October 23, 2018 13:34

Individual investors keep the boat afloat through SIPs

Retail and high net-worth individuals hold 53.3 per cent of all assets under management in MFs

Indian investors continue to show faith in mutual fund investments by setting aside a sum every month for systematic investment plans (SIPs). The steady inflow into mutual fund schemes is in fact somewhat shielding the markets from a free-fall, even as foreign institutional investors (FIIs) go on a selling spree.

In the first six months of FY19 (April-September), the inflow (mostly into equity schemes) through the SIP route has been ₹44,487 crore, a 52 per cent jump over the same period in FY18.

Swimming in wealth

In what is seen as an interesting trend and, to some extent, indicative of increasing investor awareness and discipline, is the fact that despite markets correcting steeply from the start of the current fiscal, monthly inflows into mutual funds have ranged from ₹6,690-7,727 crore. As volatility increases, investors seem to be ploughing in more money to average the costs and gain from any potential future rallies.

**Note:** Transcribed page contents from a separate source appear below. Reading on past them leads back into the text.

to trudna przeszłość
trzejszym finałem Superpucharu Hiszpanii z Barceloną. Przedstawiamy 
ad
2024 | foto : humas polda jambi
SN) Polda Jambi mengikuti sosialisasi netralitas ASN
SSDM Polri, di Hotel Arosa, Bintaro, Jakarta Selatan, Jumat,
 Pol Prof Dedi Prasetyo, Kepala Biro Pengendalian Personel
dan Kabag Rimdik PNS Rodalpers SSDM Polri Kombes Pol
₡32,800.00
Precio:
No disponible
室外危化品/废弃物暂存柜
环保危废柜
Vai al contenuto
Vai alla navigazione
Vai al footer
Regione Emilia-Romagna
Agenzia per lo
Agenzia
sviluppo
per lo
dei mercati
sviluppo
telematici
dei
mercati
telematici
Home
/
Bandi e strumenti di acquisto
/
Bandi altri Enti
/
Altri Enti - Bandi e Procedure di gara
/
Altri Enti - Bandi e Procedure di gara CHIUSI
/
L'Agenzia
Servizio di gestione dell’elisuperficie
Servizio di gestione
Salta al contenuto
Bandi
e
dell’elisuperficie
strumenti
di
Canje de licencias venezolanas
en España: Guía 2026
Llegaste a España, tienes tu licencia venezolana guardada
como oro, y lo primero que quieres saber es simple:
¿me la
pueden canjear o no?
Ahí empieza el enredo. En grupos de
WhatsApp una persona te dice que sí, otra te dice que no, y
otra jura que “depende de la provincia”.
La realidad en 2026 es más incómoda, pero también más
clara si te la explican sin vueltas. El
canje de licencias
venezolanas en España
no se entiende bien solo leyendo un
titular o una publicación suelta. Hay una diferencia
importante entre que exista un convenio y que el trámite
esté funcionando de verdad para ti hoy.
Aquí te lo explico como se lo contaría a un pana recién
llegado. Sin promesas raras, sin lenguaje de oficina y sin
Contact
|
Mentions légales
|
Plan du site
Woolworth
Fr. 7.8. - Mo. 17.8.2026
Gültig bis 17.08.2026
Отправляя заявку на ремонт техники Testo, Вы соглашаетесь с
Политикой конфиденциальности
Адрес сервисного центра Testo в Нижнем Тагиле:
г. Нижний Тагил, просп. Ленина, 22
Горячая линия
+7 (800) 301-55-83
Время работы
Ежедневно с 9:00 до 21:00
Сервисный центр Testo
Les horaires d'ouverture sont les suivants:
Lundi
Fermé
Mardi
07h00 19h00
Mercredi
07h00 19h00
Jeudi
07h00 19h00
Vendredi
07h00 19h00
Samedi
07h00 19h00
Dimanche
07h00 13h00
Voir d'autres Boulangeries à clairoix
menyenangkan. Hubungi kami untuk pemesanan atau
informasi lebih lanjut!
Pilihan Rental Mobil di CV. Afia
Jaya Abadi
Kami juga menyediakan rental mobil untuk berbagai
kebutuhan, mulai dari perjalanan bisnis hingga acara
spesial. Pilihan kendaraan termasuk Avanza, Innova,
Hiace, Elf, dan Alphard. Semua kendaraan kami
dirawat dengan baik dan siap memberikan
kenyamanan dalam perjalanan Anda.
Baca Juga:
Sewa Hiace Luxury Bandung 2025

According to the latest data from industry body AMFI (Association of Mutual Funds in India), asset management companies currently have 2.44 crore SIP accounts, through which regular investments are made by retail investors. Given that investments through the systematic route can be done for as little as ₹500, the equity culture is slowly catching on. The average ticket size of SIP investments on a monthly basis is still moderate at ₹3,165.

But over a period of time, the ticket size and mutual fund penetration are expected to increase as more online platforms and apps come into being.

Retail share rising

The assets managed by the mutual fund industry as of September 2018 stood at ₹24.3 lakh crore, an increase of 13.4 per cent over September 2017, according to data from AMFI. Of the total corpus, 41.9 per cent of the assets are in equity-oriented schemes, up from 36.9 per cent in September last year.

Individual investors (retail and high net-worth individuals) hold 53.3 per cent of all assets under management, while institutions (corporates, banks and such) make up the remaining 46.7 per cent. In absolute terms, individual investors hold ₹12.97 lakh crore of assets as of September 2018, an increase of 24.8 per cent over the same period in 2017. About 87 per cent of the assets under equity-oriented schemes are held by individual investors. In debt funds, the proportion invested by this class of investors is 44 per cent. In liquid and money-market funds, institutional investors dominate the mix.

Love for equity

The composition of individual investors’ holdings indicates that equity is the favoured avenue, with equity-oriented schemes forming about 68 per cent of their assets. Another 25 per cent is held in debt-oriented funds. Liquid/money-market schemes and ETFs (exchange traded funds) account for the remaining 7 per cent. The proposition that equity is a suitable long-term vehicle seems to have found resonance with retail investors.

Investments are not just in tax-saving mutual funds. Inflows are increasing in diversified equity schemes of all hues — large-, mid- and small-caps. Unlike in the earlier market corrections of 2008, 2011 and 2013, retail investors haven’t pressed the panic button and sold en masse in recent years. They have stayed put with equity funds even when markets corrected severely.

According to data from AMFI, as of June 2018, individual investors hold around 7.4 crore mutual fund folios — of which 7 crore are retail and a little over 0.4 crore are HNI accounts. The fact that individual investors hold a majority of the mutual fund investments in India suggests that they are an important force driving the markets.